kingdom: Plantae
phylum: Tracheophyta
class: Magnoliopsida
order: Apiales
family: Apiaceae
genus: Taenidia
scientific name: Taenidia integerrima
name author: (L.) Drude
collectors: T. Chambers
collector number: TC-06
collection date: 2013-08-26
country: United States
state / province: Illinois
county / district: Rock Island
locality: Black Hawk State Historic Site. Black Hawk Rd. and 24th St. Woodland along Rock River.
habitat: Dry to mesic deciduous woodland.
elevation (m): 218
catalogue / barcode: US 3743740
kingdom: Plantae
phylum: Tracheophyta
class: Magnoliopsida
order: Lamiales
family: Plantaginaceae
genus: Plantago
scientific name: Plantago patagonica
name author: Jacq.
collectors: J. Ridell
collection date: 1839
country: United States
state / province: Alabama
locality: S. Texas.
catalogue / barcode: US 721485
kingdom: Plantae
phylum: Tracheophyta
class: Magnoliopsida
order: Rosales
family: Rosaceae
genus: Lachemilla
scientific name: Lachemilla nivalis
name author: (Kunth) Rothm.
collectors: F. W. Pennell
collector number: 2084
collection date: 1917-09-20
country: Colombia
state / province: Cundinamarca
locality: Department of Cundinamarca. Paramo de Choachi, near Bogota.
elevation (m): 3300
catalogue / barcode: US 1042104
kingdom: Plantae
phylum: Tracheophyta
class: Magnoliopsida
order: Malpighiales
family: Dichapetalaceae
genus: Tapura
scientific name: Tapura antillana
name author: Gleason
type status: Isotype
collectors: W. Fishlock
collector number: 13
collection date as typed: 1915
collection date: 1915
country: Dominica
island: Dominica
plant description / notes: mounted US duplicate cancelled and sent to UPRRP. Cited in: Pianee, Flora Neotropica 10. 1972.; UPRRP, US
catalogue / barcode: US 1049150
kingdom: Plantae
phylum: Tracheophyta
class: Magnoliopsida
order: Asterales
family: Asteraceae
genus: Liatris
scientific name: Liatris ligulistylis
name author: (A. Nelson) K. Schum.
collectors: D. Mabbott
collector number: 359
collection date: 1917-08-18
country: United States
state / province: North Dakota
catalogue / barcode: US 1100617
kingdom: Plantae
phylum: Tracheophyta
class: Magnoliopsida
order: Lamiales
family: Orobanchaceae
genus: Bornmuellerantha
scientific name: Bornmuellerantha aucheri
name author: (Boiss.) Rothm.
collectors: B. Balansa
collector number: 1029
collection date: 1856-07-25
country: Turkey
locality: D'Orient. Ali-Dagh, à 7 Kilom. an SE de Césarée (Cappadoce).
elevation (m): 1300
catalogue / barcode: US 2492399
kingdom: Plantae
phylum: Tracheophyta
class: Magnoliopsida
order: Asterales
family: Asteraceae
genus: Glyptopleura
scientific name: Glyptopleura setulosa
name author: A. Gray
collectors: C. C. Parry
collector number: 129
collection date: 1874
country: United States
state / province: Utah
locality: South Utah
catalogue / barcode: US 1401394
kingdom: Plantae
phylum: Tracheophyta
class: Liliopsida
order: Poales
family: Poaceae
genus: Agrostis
==============================
Output the entire listing above again, line for line, with each field name and value unchanged.

* Solution to the exercise *
kingdom: Plantae
phylum: Tracheophyta
class: Magnoliopsida
order: Apiales
family: Apiaceae
genus: Taenidia
scientific name: Taenidia integerrima
name author: (L.) Drude
collectors: T. Chambers
collector number: TC-06
collection date: 2013-08-26
country: United States
state / province: Illinois
county / district: Rock Island
locality: Black Hawk State Historic Site. Black Hawk Rd. and 24th St. Woodland along Rock River.
habitat: Dry to mesic deciduous woodland.
elevation (m): 218
catalogue / barcode: US 3743740
kingdom: Plantae
phylum: Tracheophyta
class: Magnoliopsida
order: Lamiales
family: Plantaginaceae
genus: Plantago
scientific name: Plantago patagonica
name author: Jacq.
collectors: J. Ridell
collection date: 1839
country: United States
state / province: Alabama
locality: S. Texas.
catalogue / barcode: US 721485
kingdom: Plantae
phylum: Tracheophyta
class: Magnoliopsida
order: Rosales
family: Rosaceae
genus: Lachemilla
scientific name: Lachemilla nivalis
name author: (Kunth) Rothm.
collectors: F. W. Pennell
collector number: 2084
collection date: 1917-09-20
country: Colombia
state / province: Cundinamarca
locality: Department of Cundinamarca. Paramo de Choachi, near Bogota.
elevation (m): 3300
catalogue / barcode: US 1042104
kingdom: Plantae
phylum: Tracheophyta
class: Magnoliopsida
order: Malpighiales
family: Dichapetalaceae
genus: Tapura
scientific name: Tapura antillana
name author: Gleason
type status: Isotype
collectors: W. Fishlock
collector number: 13
collection date as typed: 1915
collection date: 1915
country: Dominica
island: Dominica
plant description / notes: mounted US duplicate cancelled and sent to UPRRP. Cited in: Pianee, Flora Neotropica 10. 1972.; UPRRP, US
catalogue / barcode: US 1049150
kingdom: Plantae
phylum: Tracheophyta
class: Magnoliopsida
order: Asterales
family: Asteraceae
genus: Liatris
scientific name: Liatris ligulistylis
name author: (A. Nelson) K. Schum.
collectors: D. Mabbott
collector number: 359
collection date: 1917-08-18
country: United States
state / province: North Dakota
catalogue / barcode: US 1100617
kingdom: Plantae
phylum: Tracheophyta
class: Magnoliopsida
order: Lamiales
family: Orobanchaceae
genus: Bornmuellerantha
scientific name: Bornmuellerantha aucheri
name author: (Boiss.) Rothm.
collectors: B. Balansa
collector number: 1029
collection date: 1856-07-25
country: Turkey
locality: D'Orient. Ali-Dagh, à 7 Kilom. an SE de Césarée (Cappadoce).
elevation (m): 1300
catalogue / barcode: US 2492399
kingdom: Plantae
phylum: Tracheophyta
class: Magnoliopsida
order: Asterales
family: Asteraceae
genus: Glyptopleura
scientific name: Glyptopleura setulosa
name author: A. Gray
collectors: C. C. Parry
collector number: 129
collection date: 1874
country: United States
state / province: Utah
locality: South Utah
catalogue / barcode: US 1401394
kingdom: Plantae
phylum: Tracheophyta
class: Liliopsida
order: Poales
family: Poaceae
genus: Agrostis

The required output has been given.